We develop a broad range of probabilistic modelling tools for the design and analysis of biological experiments as well as clinical data

Evidence synthesis

There is growing interest in analysing large heterogeneous data sets jointly, that provide different views on common underlying features. We have recently proposed a principled framework to merge separate Bayesian models, each tailored to a specific data set, into one model through common parameters (Goudie, Presanis, Lund, De Angelis, Wernisch, 2018). A key requirement is the ability to estimate densities. We are exploring the potential of deep learning approaches, such as normalising flows, to provide detailed density estimates even for sparse data in high dimensions and the integration of such estimations into Monte Carlo sampling from or variational optimisation of Bayesian models. Another aspect of integrating heterogeneous data is the restriction of the flow of information through a so called ‘cut’ in a Bayesian model. There has been much debate about its meaning and we are developing a principled framework for such operator based on variational inference. The ability to estimate densities reliably plays a key role in this approach.

Design of experiments through active learning

Experimental Python package dynlearn

Controlled differentiation of stem cells is driven by careful administration of stimulating factors to cell cultures. The exact amount and timing of such stimulation is largely a matter of trial and error. We propose a Reinforcement Learning framework implemented in Tensorflow to optimise such dynamic experiments. Since, unlike the typical situation for many RL tasks, the number of possible experiments is extremely limited, modelling of the dynamics through Gaussian process state space models (instead of a vanilla neural networks) is crucial. In simulations of realistic systems we achieve remarkable optimisation results with only a limited number of experiments. Some details can be found in this talk at Costnet18. Some earlier work on active learning for gene networks is described in Pournara and Wernisch, 2004.

An example shows how NANOG production (red line) for a Biomodel Chickarmane2006 - Stem cell switch reversible can be pushed to a level of 50 at time 10 with a series of repeated experiments (provided by the Tellurium simulator as a black box). The algorithm proposes a new input A (blue line) each round to explore and optimise the (unkwnown) dynamics of the system as reconstructed by Gaussian processes.

dynlearn example

Prediction in intensive care

With the increasing availability of health care data, including measurements of biomarkers, there is growing interest in the prediction and the understanding of adverse events such as a secondary infection of patients in intensive care. Modeling of trajectories as well as the dynamics through Gaussian processes is a promising route that we apply to the prediction of secondary infections as well as the long-term effect of traumatic brain injury. A key step is the understanding of the causal relationship of components of the immune response. We explore how far concepts of NLTSA (non-linear time series analysis) such as convergent cross mapping (Sugihara et al. 2012) can be put on a firm probabilistic basis and used for this purpose. For some details on this type of approaches see a Tutorial on ML for ICU data.

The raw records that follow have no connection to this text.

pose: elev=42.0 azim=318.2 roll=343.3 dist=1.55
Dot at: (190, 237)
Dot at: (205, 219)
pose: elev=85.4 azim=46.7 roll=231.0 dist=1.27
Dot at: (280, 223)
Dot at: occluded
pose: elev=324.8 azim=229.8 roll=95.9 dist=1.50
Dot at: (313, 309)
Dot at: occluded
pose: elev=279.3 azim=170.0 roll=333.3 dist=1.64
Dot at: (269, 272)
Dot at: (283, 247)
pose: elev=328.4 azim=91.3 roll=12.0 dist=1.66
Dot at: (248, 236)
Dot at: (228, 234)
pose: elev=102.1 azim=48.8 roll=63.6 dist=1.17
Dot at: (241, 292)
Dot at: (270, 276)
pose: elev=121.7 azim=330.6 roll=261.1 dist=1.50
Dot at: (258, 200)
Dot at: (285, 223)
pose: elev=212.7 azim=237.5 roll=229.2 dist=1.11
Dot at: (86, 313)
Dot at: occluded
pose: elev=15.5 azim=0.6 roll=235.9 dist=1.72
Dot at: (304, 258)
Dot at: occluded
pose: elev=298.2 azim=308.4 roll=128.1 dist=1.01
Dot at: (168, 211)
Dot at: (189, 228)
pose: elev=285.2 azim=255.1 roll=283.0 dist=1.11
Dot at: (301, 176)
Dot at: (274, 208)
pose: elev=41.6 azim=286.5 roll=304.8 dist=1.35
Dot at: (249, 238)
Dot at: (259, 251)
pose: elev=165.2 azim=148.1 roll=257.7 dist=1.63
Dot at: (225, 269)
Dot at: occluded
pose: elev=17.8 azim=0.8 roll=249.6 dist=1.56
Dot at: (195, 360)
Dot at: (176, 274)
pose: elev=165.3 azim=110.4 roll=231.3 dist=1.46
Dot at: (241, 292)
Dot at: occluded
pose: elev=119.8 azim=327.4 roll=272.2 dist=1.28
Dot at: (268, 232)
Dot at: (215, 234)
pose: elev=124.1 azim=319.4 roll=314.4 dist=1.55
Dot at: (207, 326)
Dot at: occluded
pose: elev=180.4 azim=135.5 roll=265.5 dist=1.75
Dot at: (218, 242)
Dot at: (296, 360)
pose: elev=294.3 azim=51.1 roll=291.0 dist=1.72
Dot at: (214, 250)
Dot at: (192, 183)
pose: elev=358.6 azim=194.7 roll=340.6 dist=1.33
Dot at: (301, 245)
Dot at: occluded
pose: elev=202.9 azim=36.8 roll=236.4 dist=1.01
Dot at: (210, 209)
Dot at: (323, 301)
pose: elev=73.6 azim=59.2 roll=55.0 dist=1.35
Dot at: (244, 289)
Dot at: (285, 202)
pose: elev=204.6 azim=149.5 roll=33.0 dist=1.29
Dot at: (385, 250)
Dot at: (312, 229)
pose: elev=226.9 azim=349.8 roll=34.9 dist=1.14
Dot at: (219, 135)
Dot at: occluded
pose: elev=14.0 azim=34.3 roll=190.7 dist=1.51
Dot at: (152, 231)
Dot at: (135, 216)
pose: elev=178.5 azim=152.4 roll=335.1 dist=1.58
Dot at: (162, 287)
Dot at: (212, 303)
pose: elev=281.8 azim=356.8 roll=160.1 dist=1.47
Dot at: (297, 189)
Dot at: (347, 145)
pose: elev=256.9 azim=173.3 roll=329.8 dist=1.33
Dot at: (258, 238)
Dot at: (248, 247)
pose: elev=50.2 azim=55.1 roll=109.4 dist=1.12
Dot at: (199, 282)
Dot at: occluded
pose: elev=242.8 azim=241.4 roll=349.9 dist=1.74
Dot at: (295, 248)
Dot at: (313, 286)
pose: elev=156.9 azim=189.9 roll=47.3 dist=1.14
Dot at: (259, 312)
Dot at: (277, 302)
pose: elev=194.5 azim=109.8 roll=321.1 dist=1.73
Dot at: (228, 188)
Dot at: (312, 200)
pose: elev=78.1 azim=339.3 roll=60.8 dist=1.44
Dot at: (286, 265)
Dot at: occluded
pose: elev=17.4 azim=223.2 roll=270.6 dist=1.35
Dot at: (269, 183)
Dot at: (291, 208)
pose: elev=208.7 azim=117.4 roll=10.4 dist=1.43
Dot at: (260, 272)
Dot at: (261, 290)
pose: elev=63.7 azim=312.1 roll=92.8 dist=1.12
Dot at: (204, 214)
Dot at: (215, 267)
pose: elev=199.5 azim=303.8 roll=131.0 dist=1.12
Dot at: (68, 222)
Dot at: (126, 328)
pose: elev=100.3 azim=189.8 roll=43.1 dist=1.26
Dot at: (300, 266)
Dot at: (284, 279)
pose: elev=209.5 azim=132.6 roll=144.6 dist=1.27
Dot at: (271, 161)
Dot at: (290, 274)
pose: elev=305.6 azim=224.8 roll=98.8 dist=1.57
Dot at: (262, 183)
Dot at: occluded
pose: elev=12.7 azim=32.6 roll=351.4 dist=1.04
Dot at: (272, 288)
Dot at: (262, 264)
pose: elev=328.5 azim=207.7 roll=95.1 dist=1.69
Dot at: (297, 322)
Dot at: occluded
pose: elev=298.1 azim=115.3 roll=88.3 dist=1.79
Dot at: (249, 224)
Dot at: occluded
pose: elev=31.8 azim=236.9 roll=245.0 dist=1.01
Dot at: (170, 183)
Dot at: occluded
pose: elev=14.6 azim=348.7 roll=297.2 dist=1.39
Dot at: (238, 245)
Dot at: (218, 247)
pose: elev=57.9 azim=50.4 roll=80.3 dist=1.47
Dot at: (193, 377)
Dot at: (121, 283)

Clusternomics: integrative clustering

In genomics we frequently have information about our samples of interest from many different contexts. For example in cancer genomics, we may have gene expression, DNA methylation, micro-RNA expression and copy number variation measurements. Integrative clustering combines data from multiple contexts and suggests one overall clustering that is shared across all the contexts. Most integrative clustering models assume there is one overall clustering shared amongst the contexts and any deviations from this are more-or-less random noise. We explored the idea that there may be more complex relationships between the clusters in each context (Gabasova, Reid and Wernisch, 2017).

Clusternomics example

Ordering single cells in pseudotime

Many single cell experiments take samples at a handful of time points within a biological process. Unfortunately individual cells may progress through the process at different rates and this can confound any analysis of the data. In this project we modelled this effect using a latent variable Gaussian process model and inferred latent pseudotime variables to place each cell on a trajectory within the process. Downstream analyses of the data are more effective when these pseudotimes are estimated well (Reid and Wernisch,2016 and Strauss, Reid, and Wernisch, 2018).

Gene expression profiles under pseudotime

Inferring gene regulatory relationships from matched copy number and transcriptomics data sets

Cancer cells often show large scale disruptions of their genomic arrangements with some parts of the genome multiplied and others deleted. This provides a natural randomisation experiment that can be exploited to infer gene regulatory relationships. By regulatory rela-Newton and Wernisch tionship we mean either a direct relationship, of a transcription factor on its target gene, or a very indirect one, through a pathway containing intermediate regulatory steps. We have trawled multiple datasets to analyse them for correlation patterns that are telltale signs of regulation (Newton and Wernisch, 2014, 2015, manuscript 2018). We published the database METAMATCHED, comprising the results from such an analysis of a large number of publically available cancer dataset.